Action item a ▸ Rewrite the lines of the records starting at the line containing "예술을 전공하는 위고 팔라르는 한국 역사에 관심을 보였다. 그는" and ending at the line containing "예절 문화가 대표적이다.", replacing "높이" with "크게" and leaving everything else unchanged.

10.Severability.  If any provision or provisions of this Agreement shall be held to be invalid, illegal or unenforceable for any reason whatsoever: (a) the validity, legality and enforceability of the remaining provisions of this Agreement (including, without limitation, each portion of any section of this Agreement containing any such provision held to be invalid, illegal or unenforceable, that is not itself invalid, illegal or unenforceable) shall not in any way be affected or impaired thereby; and (b) to the fullest extent possible, the provisions of this Agreement (including, without limitation, each portion of any Section of this Agreement containing any such provision held to be invalid, illegal or unenforceable, that is not itself invalid, illegal or unenforceable) shall be construed so as to give effect to the intent manifested by the excised provision.

11.Contribution.  To the fullest extent permissible under applicable law, if the indemnification provided for in this Agreement is unavailable for any reason, the Corporation, in lieu of indemnifying Indemnitee, shall contribute to the amount incurred by Indemnitee, whether for judgments, fines, penalties, excise taxes, amounts paid or to be paid in settlement and/or for Expenses, in connection with any claim relating to an indemnifiable event under this Agreement, in such proportion as is deemed fair and reasonable in light of all of the circumstances of such Proceeding in order to reflect (i) the relative benefits received by the Corporation and Indemnitee as a result of the event(s) and/or transaction(s) giving cause to such 

Proceeding; and/or (ii) the relative fault of the Corporation (and its directors, officers, employees and agents) and Indemnitee in connection with such event(s) and/or transaction(s).

12.Definitions.  For purposes of this Agreement:

a.“Change in Control” means a change in control of the Corporation of a nature that would be required to be reported in response to Item 6(e) of Schedule 14A of Regulation 14A (or in response to any similar item or any similar schedule or form) promulgated under the Securities Exchange Act of 1934, as amended (the “Act”), whether or not the Corporation is then subject to such reporting requirement; provided, however, that, without limitation, such a Change in Control shall be deemed to have occurred if (i) any “person” or “group” (as such terms are used in Sections 13(d) and 14(d) of the Act) is or becomes the “beneficial owner” (as defined in Rule 13d-3 under the Act), directly or indirectly, of securities of the Corporation representing twenty percent (20%) or more of the combined voting power of the Corporation’s then outstanding securities without the prior approval of at least two-thirds of the members of the Board in office immediately prior to such person attaining such percentage interest; (ii) the Corporation is a party to a merger, consolidation, sale of assets or other reorganization, or a proxy contest, as a consequence of which members of the Board in office immediately prior to such transaction or event constitute less than a majority of the Board thereafter; or (iii) during any period of two (2) consecutive years, individuals who at the beginning of such period constituted the Board (including for this purpose any new director whose election or nomination for election by the Corporation’s stockholders was approved by a vote of at least two-thirds of the directors then still in office who were directors at the beginning of such period) cease for any reason to constitute at least a majority of the Board.

Action item b ▸ From the agreement excerpt, extract the passage starting at "Proceeding; and/or (ii)" and ending at "event(s) and/or transaction(s).", copied word for word.

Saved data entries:
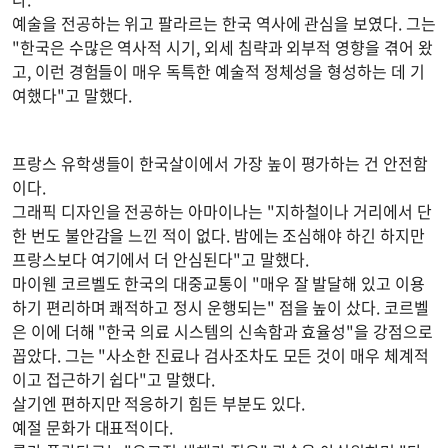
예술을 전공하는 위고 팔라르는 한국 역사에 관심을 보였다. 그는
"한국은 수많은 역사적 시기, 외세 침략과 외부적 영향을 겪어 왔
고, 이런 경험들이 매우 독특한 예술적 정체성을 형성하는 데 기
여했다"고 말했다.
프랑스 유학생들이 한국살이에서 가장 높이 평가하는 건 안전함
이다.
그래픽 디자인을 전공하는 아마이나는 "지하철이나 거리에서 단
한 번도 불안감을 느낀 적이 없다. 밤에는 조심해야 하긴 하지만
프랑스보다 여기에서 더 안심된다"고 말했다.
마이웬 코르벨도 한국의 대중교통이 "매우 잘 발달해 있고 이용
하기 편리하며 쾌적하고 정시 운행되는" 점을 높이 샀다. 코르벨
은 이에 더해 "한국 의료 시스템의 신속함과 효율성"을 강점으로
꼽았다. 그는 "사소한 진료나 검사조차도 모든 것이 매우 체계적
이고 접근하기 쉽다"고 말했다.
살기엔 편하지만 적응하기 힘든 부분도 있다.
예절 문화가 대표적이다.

---

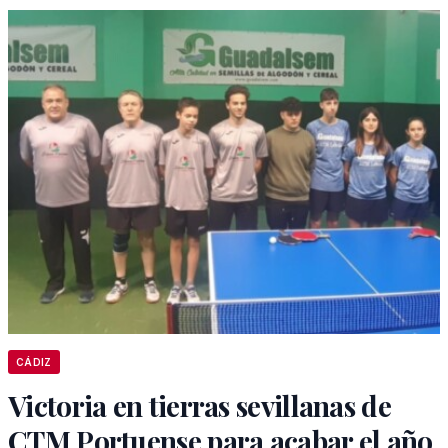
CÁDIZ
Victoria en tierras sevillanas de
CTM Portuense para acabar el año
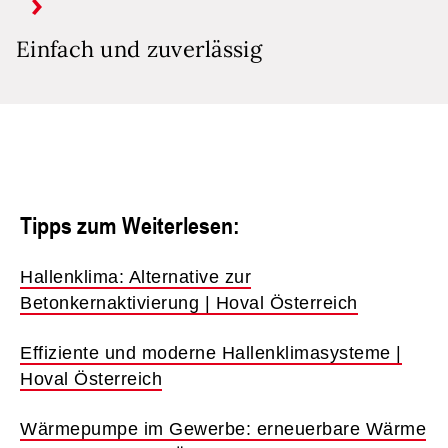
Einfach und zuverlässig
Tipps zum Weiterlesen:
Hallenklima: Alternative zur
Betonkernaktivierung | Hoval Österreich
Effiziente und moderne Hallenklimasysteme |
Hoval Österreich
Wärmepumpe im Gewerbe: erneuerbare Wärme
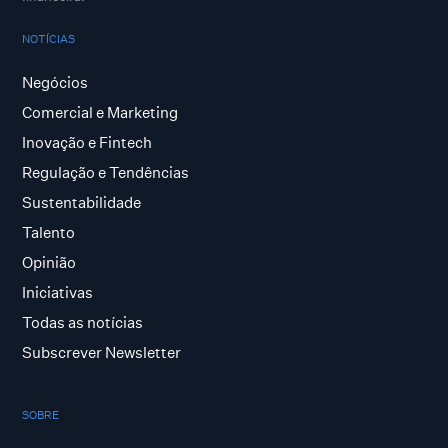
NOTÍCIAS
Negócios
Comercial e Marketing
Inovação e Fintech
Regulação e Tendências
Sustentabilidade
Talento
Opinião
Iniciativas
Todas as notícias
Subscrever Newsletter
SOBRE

...

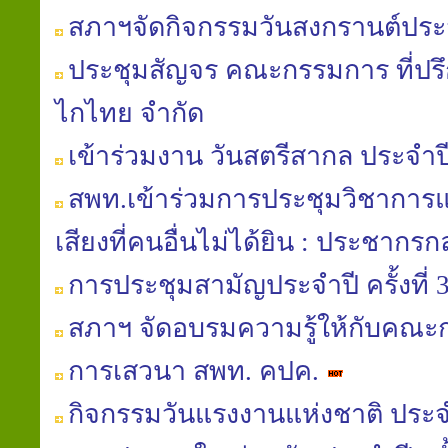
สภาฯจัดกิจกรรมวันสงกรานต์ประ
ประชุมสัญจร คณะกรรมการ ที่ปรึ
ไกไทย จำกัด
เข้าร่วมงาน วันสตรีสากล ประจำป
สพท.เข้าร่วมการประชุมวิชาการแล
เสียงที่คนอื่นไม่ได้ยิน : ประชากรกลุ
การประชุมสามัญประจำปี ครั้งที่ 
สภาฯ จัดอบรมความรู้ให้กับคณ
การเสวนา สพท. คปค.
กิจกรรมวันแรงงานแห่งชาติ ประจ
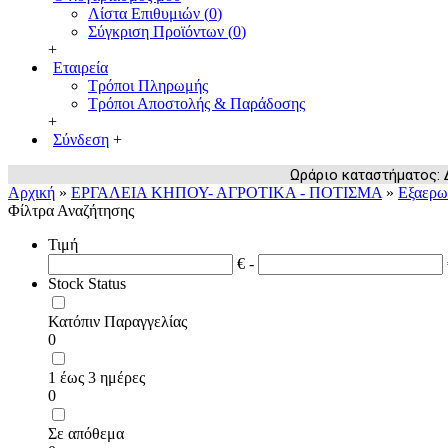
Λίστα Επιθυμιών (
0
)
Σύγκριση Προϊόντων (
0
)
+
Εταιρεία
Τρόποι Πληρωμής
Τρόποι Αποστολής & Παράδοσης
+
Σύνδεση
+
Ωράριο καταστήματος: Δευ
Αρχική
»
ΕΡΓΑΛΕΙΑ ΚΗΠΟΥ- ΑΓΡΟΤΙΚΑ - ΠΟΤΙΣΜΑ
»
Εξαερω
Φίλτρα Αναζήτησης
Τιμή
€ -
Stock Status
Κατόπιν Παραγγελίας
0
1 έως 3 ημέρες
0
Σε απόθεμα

Result a ▸
예술을 전공하는 위고 팔라르는 한국 역사에 관심을 보였다. 그는
"한국은 수많은 역사적 시기, 외세 침략과 외부적 영향을 겪어 왔
고, 이런 경험들이 매우 독특한 예술적 정체성을 형성하는 데 기
여했다"고 말했다.
프랑스 유학생들이 한국살이에서 가장 크게 평가하는 건 안전함
이다.
그래픽 디자인을 전공하는 아마이나는 "지하철이나 거리에서 단
한 번도 불안감을 느낀 적이 없다. 밤에는 조심해야 하긴 하지만
프랑스보다 여기에서 더 안심된다"고 말했다.
마이웬 코르벨도 한국의 대중교통이 "매우 잘 발달해 있고 이용
하기 편리하며 쾌적하고 정시 운행되는" 점을 크게 샀다. 코르벨
은 이에 더해 "한국 의료 시스템의 신속함과 효율성"을 강점으로
꼽았다. 그는 "사소한 진료나 검사조차도 모든 것이 매우 체계적
이고 접근하기 쉽다"고 말했다.
살기엔 편하지만 적응하기 힘든 부분도 있다.
예절 문화가 대표적이다.

Result b ▸
Proceeding; and/or (ii) the relative fault of the Corporation (and its directors, officers, employees and agents) and Indemnitee in connection with such event(s) and/or transaction(s).